(sorry for this, free write)

where does it hit you first?

for me these days it is the stomach, and really it is remarkable how fast it happens, how easily the body betrays.  i feel it in my throat next with nausea and then sometimes it starts with the knees and my legs go numbish and my head doesn’t feel right.  balance goes off.  not always, but sometimes.

the biggest problem is that it hangs around for a day or so after, at least.  even if the moment of exposure was just that, a moment.  the panic hangs around fizzing a little, and then it is very easily stirred up again, by something as light as a thought.  some small recollection dropping suddenly into disquieting context.  the land still settling.  aftershocks.

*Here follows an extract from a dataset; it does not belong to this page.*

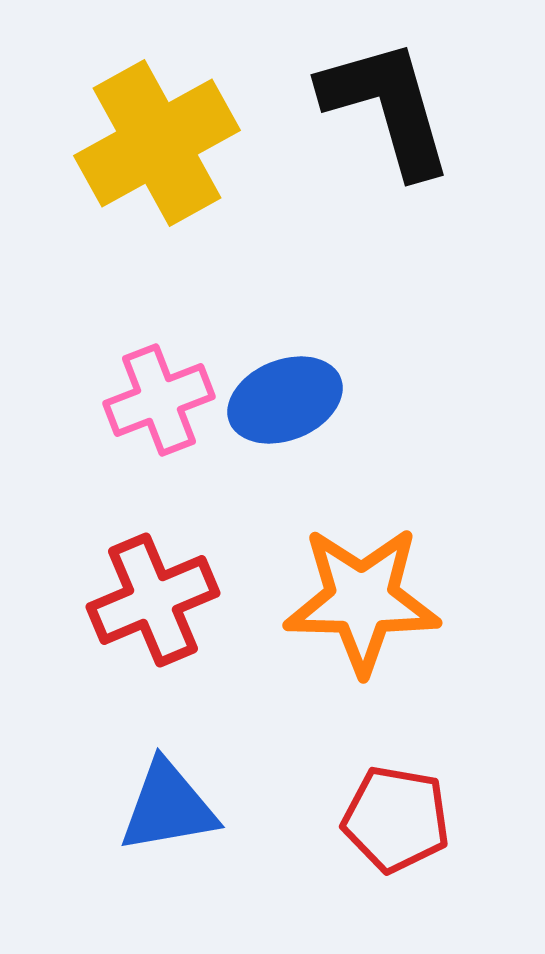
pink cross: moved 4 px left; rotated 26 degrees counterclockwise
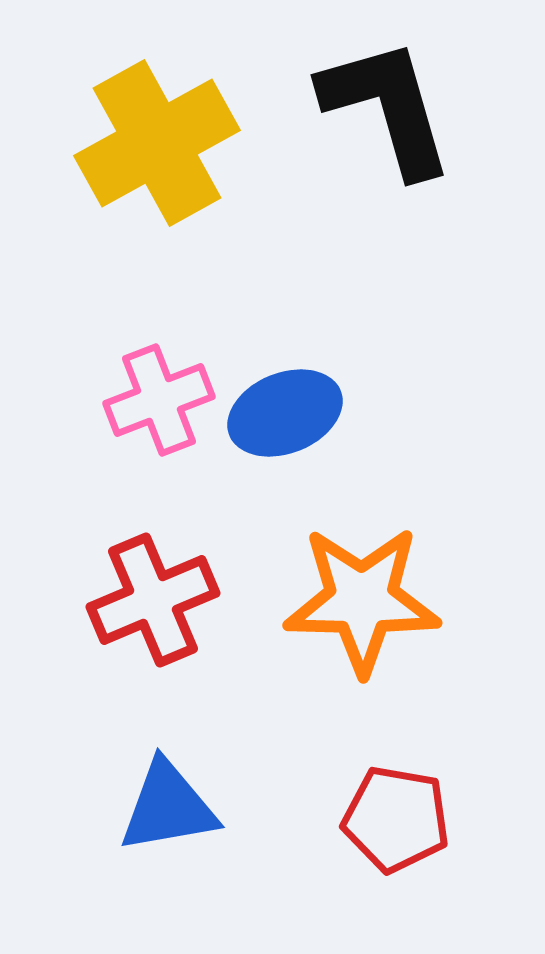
blue ellipse: moved 13 px down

this is what we get when you build on a faultline (whose fault? mine? his? only 30% mine? who says something like that and does not explain?).  forgive the imagery.  i walked today by the alaskan way viaduct that the mayor wants to tear down due to earthquake risk (he had wanted to tear it down before anyway).  in seattle there is no contingency plan for the Big One we are due for or for mount rainier.  we have not built for either.  the viaduct would simply collapse.  a little more than a week ago i heard rather than saw a noise while crossing under the flyover next to the viaduct and the person with me realized it was an accident, just out of sight – the rider hit water on the street and skidded and hit the curb and we started to run to him, and my phone was in my hand and wouldn’t unlock but finally i dialed 911 (it seemed to take forever (time dilation)) by the time we reached him and seeing the man lying there (others gathered around him faster, people who knew first aid) don’t take his helmet off one person said to another who had started to do so – i never saw the driver’s face through all of this, the helmet stayed on, and the driver was moving and talking?  moving for certain, i remember that others were speaking to him, telling him to stop moving, if he could feel his feet, and 911 wouldn’t  fucking answer the phone, there was liquid around him, my friend said it was the water he had skidded on but i had in the moment assumed that he had pissed himself, a car key had fallen out of his pocket and was beside him on the pavement, and i saw his feet.  the shoes had been ripped, one clean off a few feet away (lying before the accident, as it were, space equaling time), the other still half on his foot split cleanly from the inside of the ankle to the sole and his foot was torn up and i saw the blood, the open flesh and when 911 answered i could only give the intersection and had to ask what the entrance was TO (i-5? the viaduct? i don’t know highways here) of the people trying to help the driver, my friend had helped stop traffic to the entrance and first 911 transferred me to the highway patrol because i spoke incorrectly and then switched me back and then they said someone was coming and i gave my name and number and hung up, and my friend stood beside me and for a moment my legs did not seem to work but they were fine, really, and he held my elbow

we forget about blood, it really is a vulgar garish liquid that is so much brighter than you expect, it is a prop for cheap slasher films, and it is inside us always.  we forget about the faultlines that we live on, that we build on, we build our lives on.  we forget or we trust against emergency, because no matter how much you doubt and plan it isn’t enough.  the body betrays.  it happens in an instant.

some people are talking about japan and others are calling them alarmists, but these days even some of the anti-alarmists are saying i should start taking multivitamins, that the body will accept radioactive iodide into itself more readily than clean iodide.  betrayal again.  gullibility.

it is a betrayal when it is inevitable?  that the earth will shift no matter what is built on it, or how, or what it is built to withstand.  but the accident was not inevitable, was it?  or maybe it is just the working out of the equation of the specific texture of water on pavement and the velocity of the bike and what kind of pressure it takes to rupture human skin.  and my body in an instant responding to a specific stimulus is my gastro-intestinal medical history (india, two nights of over-drinking) and history of anxiety and then the consequence of building on what i knew was a faultline, this stupid narrative that i am tired of being mine, that i keep thinking i am past until the moment comes and i feel like i am going to throw up.

what the body remembers.  breathe deep.  someone described treating her body mentally as a well-loved dog now old and sick – the necessary patience for its failings, the kindness you must give.  i need to remember that.